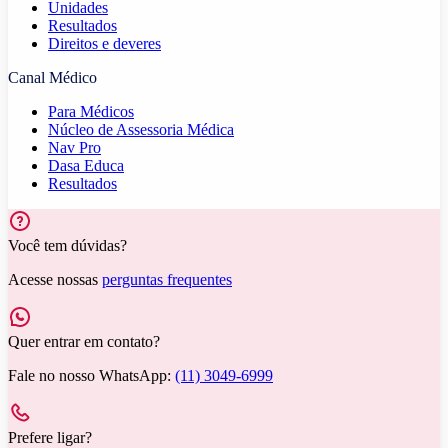
Unidades
Resultados
Direitos e deveres
Canal Médico
Para Médicos
Núcleo de Assessoria Médica
Nav Pro
Dasa Educa
Resultados
Você tem dúvidas?
Acesse nossas
perguntas frequentes
Quer entrar em contato?
Fale no nosso WhatsApp:
(11) 3049-6999
Prefere ligar?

YOUR INSTRUCTIONS –
Reproduce word for word every line of text read from the entries above, leaving the pictures out of your answer.

ANSWER SPACE –
Unidades
Resultados
Direitos e deveres
Canal Médico
Para Médicos
Núcleo de Assessoria Médica
Nav Pro
Dasa Educa
Resultados
Você tem dúvidas?
Acesse nossas
perguntas frequentes
Quer entrar em contato?
Fale no nosso WhatsApp:
(11) 3049-6999
Prefere ligar?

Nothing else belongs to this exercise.